Konten ini merupakan kerja sama dengan Kompasiana, setiap artikel menjadi tanggung jawab penulis dan tidak mewakili pandangan redaksi Kompas.com
Siswa SMPN 35 Bandung diberitakan telah keracunan makanan dari makanan yang disediakan dari catering program MBG. Ternyata, masih ada beberapa kasus keracunan yang lain. Wow!
Ternyata Makan Bergizi Gratis tak selalu seindah sebutannya. Makan Bergizi Gratis (MBG) pastinya distandarkan dengan nilai gizi tertentu yang sudah diperhitungkan oleh pemerintah dengan bantuan para ahli gizi yang ada di Indonesia.
Akan tetapi yang jadi pertanyaanya sekarang bagaimana pengawasannya?
Adakah standard kerja yang harus diikuti oleh penyedia katering yang mendapat pekerjaan menyediakan makanan tersebut?

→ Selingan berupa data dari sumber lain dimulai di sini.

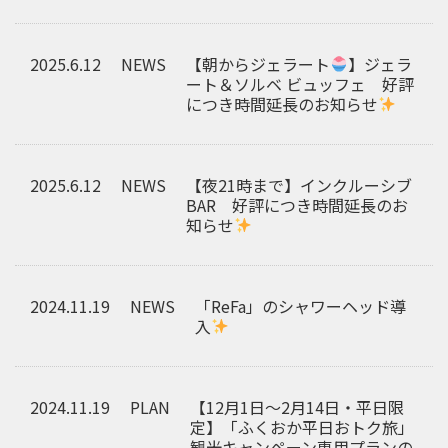
2025.6.12
NEWS
【朝からジェラート
】ジェラ
ート＆ソルベ ビュッフェ 好評
につき時間延長のお知らせ
2025.6.12
NEWS
【夜21時まで】インクルーシブ
BAR 好評につき時間延長のお
知らせ
2024.11.19
NEWS
「ReFa」のシャワーヘッド導
入
2024.11.19
PLAN
【12月1日～2月14日・平日限
定】「ふくおか平日おトク旅」
観光キャンペーン専用プランの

Saya jadi ingat ketika pelajaran PKK di SMP dulu. Ada tugas membuat daftar menu makan sehari-hari, kemudian sesekali ada praktek memasak secara berkelompok di mana hasil masakannya akan dinilai oleh para guru yang mencicipi.
Tentunya, dalam membuat daftar menu dan praktek memasak dengan bimbingan para guru, anak-anak murid diarahkan untuk juga memperhitungkan nilai gizi. Nilai gizi yang harus diperhitungkan dari bahan makanan dan jenisnya, cara memasak, dan juga cara menyajikan.
Kalau bahan makanan sudah oke, tetapi dimasak dengan cara yang salah tentunya nilai gizinya juga menjadi berkurang.
Misalkan masakannya terlalu matang, atau malah masih mentah sementara bahan makanannya adalah tipe yang harus dimasak matang, dst.
Tentunya itu semua akan memengaruhi nilai gizi dari bahan makanan yang diharapkan akan memberi gizi yang baik tadi.
Cara menyajikan? Selain ada seninya, juga ada tata caranya. Contoh: jenis masakan tertentu tidak bisa langsung ditaruh dalam wadah tertutup ketika baru matang dan masih panas, karena akan mengakibatkan cepat basi.
Apalagi kalau katering dalam jumlah banyak. Antara waktu memasak dan waktu mengkonsumsi perlu diperhitungkan dengan benar.
Jangan sampai masakan sudah matang, tetapi waktu mengkonsumsi masih lama. Sementara jenis makanan yang dimasak adalah jenis yang cepat basi.
Pertanyaannya, apakah katering-katering yang mendapatkan tugas menyediakan MBG sudah dipilih dengan benar, atau asal ada saja?
Adakah ahli gizi yang memastikan bahwa makanan yang disiapkan sudah cukup gizi dan sesuai dengan aturan yan disepakati bersama?
Atau, jangan-jangan dibiarkan tanpa pengawasan dan akhirnya seperti warung-warung di pinggir jalan yang nampaknya tidak diawasi kebersihan dan kesehatannya. Yang ada hanya tukang tagih retribusi, yang tidak peduli dengan kualitas dan kebersihan makanan yang dijual.